Wenn das nicht geht (oder, denn so ist es wahrscheinlicher: nicht gewollt ist) dann ist es eben so. Natürlich kann man auch in 15 h/Woche Employer Branding machen. Sogar ziemlich gut, weil es eben keine Führungsposition ist und nicht unbedingt die enge Zusammenarbeit mit Kollegen erfordert. Oder frau vereinbart einen guten Teil Arbeit im Homeoffice. Dass das geht haben wir in der Pandemie gesehen. Es ist nur kein bisschen stressfreier, denn arbeiten und gleichzeitig Kind betreuen geht nicht. Zumindest nicht solange es sich nicht zumindest stundenweise allein beschäftigen kann.

Meiner Meinung nach wirst Du Dir überlegen müssen was Du willst. Nimm Dir Muttijahre, aber dann hat das Konsequenzen. Du zigst Deinem AG damit deutlich das Deine Prioritäten eben nicht auf der Arbeit liegen und das jeden Schnupfen beim Kind zu Deiner Abwessenheit führen wird da die Kinderarbeit offenbar nicht geteilt wird. Oder besteh auf dem Job den Du hattest vor der Elternzeit und organisiere ggf. vorübergehend die Kinderbetreuung anders. Das ist nicht nur Dein Recht, das kann simple Notwendigkeit sein wenn Du Dich und Kind/Kinder selbst versorgen willst und musst.

Grüße

0x Hilfreiche Antwort

#21
 Von 
drkabo
Status:
Legende
(18793 Beiträge, 10169x hilfreich)

Zitat (von Pdani):
Noch eine Frage: Wenn ich den neuen Arbeitsvertrag zu den genannten Bedingungen (schlechtere Bezahlung, weniger Verantwortung) unterschreibe, kann ich dann trotzdem darauf bestehen, dass zumindest meine alte Stellenbezeichnung (Referentin für Employer Branding) verwendet wird und nicht "Sachbearbeiter"?

Nein. Erscheint mir aber auch nicht sinnvoll.

Zitat (von Pdani):
Wenn ich mich anderweitig bewerbe oder irgendwann ein Arbeitszeugnis möchte, dann möchte ich nicht, dass meine Positionsbezeichnung "Sachbearbeiter" lautet, einfach im Hinblick auf meine weitere Karriere.
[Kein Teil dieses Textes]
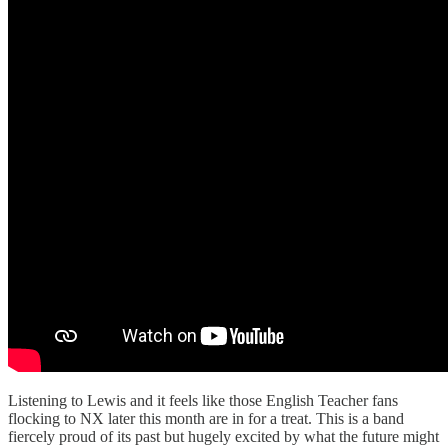
Listening to Lewis and it feels like those English Teacher fans
flocking to NX later this month are in for a treat. This is a band
fiercely proud of its past but hugely excited by what the future might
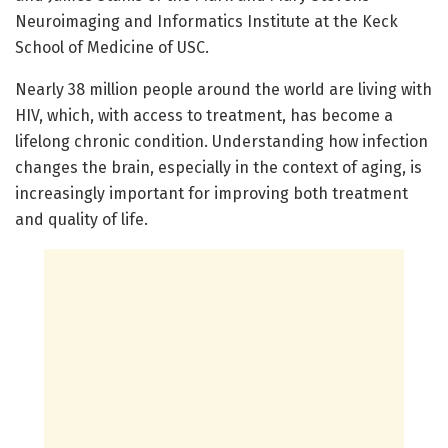
Neuroimaging and Informatics Institute at the Keck
School of Medicine of USC.
Nearly 38 million people around the world are living with
HIV, which, with access to treatment, has become a
lifelong chronic condition. Understanding how infection
changes the brain, especially in the context of aging, is
increasingly important for improving both treatment
and quality of life.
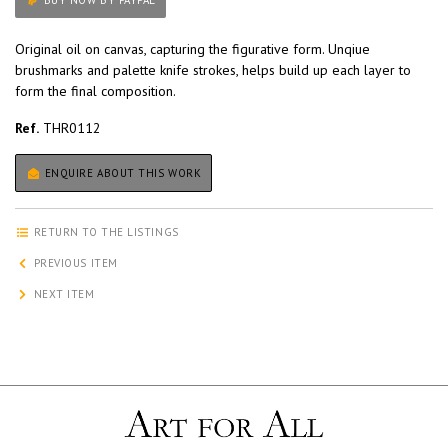
BUY NOW BY PAYPAL
Original oil on canvas, capturing the figurative form. Unqiue
brushmarks and palette knife strokes, helps build up each layer to
form the final composition.
Ref.
THR0112
ENQUIRE ABOUT THIS WORK
RETURN TO THE LISTINGS
PREVIOUS ITEM
NEXT ITEM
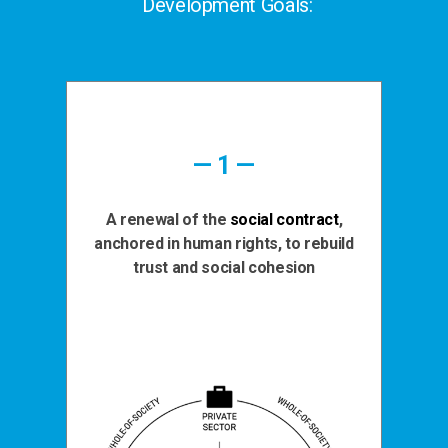
Development Goals:
— 1 —
A renewal of the
social contract
,
anchored in human rights, to rebuild
trust and social cohesion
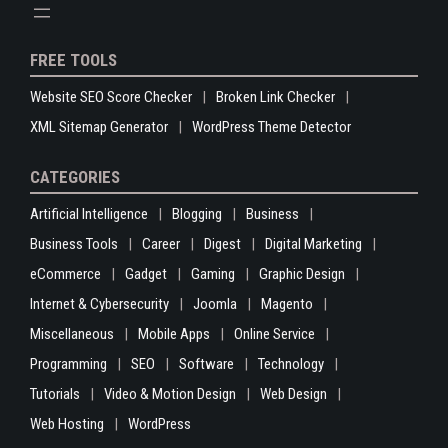
FREE TOOLS
Website SEO Score Checker
Broken Link Checker
XML Sitemap Generator
WordPress Theme Detector
CATEGORIES
Artificial Intelligence
Blogging
Business
Business Tools
Career
Digest
Digital Marketing
eCommerce
Gadget
Gaming
Graphic Design
Internet & Cybersecurity
Joomla
Magento
Miscellaneous
Mobile Apps
Online Service
Programming
SEO
Software
Technology
Tutorials
Video & Motion Design
Web Design
Web Hosting
WordPress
Es wäre geschickt gewesen, vor der Elternzeit noch ein Zwischenzeugnis (vom damaligen Vorgesetzten) anzufordern.
Andererseits: Wenn Sie sich dann bewerben mit den Zeugnissen vor und nach der Elternzeit, dann hätte der potenzielle zukünftige Arbeitgeber die "Degradierung" gesehen. Kommt vielleicht auch nicht gut an.

Im Nachhinein ist man immer schlauer - man hätte die Rückkehr aus der Elternzeit auch anders angehen müssen. Die Frage ist eher, ob man
- sich nach einer neuen Stelle umschaut
- trotz Degradierung beim bisherigen Arbeitgeber bleiben will
- doch irgedwie geregelt bekommt, dass man Vollzeit arbeiten kann (zumindest vorübergehend), um die Einhaltung des alten Arbeitsvertrages durchzusetzen.

Signatur:

Für alle meine Beiträge gilt §675(2) BGB.

0x Hilfreiche Antwort

#22
 Von 
Pdani
Status:
Frischling
(7 Beiträge, 0x hilfreich)

Zitat (von drkabo):
Im Nachhinein ist man immer schlauer - man hätte die Rückkehr aus der Elternzeit auch anders angehen müssen. Die Frage ist eher, ob man
- sich nach einer neuen Stelle umschaut
- trotz Degradierung beim bisherigen Arbeitgeber bleiben will
- doch irgedwie geregelt bekommt, dass man Vollzeit arbeiten kann (zumindest vorübergehend), um die Einhaltung des alten Arbeitsvertrages durchzusetzen.
Signatur:


Ja, da haben Sie wohl recht.
Da ich keine andere Wahl habe, habe ich dem neuen Arbeitsvertrag mit den genannten Konditionen zugestimmt. Ob es dann auf Dauer der richtige Arbeitgeber für mich ist bleibt abzuwarten.

Herzlichen Dank nochmals für alle Antworten!